**Work instructions**
Set down every record below exactly as it stands.

Segment Start: Records to process

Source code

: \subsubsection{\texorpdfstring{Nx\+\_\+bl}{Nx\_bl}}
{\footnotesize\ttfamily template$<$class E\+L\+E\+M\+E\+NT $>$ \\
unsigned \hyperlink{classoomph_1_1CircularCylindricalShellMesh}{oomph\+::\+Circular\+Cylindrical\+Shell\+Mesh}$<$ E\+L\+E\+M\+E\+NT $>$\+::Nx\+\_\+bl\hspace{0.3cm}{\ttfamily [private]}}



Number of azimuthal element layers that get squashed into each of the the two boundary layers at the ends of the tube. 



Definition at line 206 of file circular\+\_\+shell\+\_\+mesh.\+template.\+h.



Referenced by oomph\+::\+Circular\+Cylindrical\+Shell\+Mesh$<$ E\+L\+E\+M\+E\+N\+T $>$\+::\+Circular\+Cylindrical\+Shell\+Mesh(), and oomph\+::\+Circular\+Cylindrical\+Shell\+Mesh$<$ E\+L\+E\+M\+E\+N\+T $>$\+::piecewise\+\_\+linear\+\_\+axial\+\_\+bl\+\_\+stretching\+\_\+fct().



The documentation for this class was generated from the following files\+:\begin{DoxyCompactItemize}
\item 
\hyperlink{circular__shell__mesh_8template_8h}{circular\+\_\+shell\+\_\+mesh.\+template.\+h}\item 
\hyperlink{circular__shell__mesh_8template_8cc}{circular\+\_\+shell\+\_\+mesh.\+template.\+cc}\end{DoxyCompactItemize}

Segment End: Records to process

**Solution for this exercise**
Source code

: \subsubsection{\texorpdfstring{Nx\+\_\+bl}{Nx\_bl}}
{\footnotesize\ttfamily template$<$class E\+L\+E\+M\+E\+NT $>$ \\
unsigned \hyperlink{classoomph_1_1CircularCylindricalShellMesh}{oomph\+::\+Circular\+Cylindrical\+Shell\+Mesh}$<$ E\+L\+E\+M\+E\+NT $>$\+::Nx\+\_\+bl\hspace{0.3cm}{\ttfamily [private]}}



Number of azimuthal element layers that get squashed into each of the the two boundary layers at the ends of the tube. 



Definition at line 206 of file circular\+\_\+shell\+\_\+mesh.\+template.\+h.



Referenced by oomph\+::\+Circular\+Cylindrical\+Shell\+Mesh$<$ E\+L\+E\+M\+E\+N\+T $>$\+::\+Circular\+Cylindrical\+Shell\+Mesh(), and oomph\+::\+Circular\+Cylindrical\+Shell\+Mesh$<$ E\+L\+E\+M\+E\+N\+T $>$\+::piecewise\+\_\+linear\+\_\+axial\+\_\+bl\+\_\+stretching\+\_\+fct().



The documentation for this class was generated from the following files\+:\begin{DoxyCompactItemize}
\item 
\hyperlink{circular__shell__mesh_8template_8h}{circular\+\_\+shell\+\_\+mesh.\+template.\+h}\item 
\hyperlink{circular__shell__mesh_8template_8cc}{circular\+\_\+shell\+\_\+mesh.\+template.\+cc}\end{DoxyCompactItemize}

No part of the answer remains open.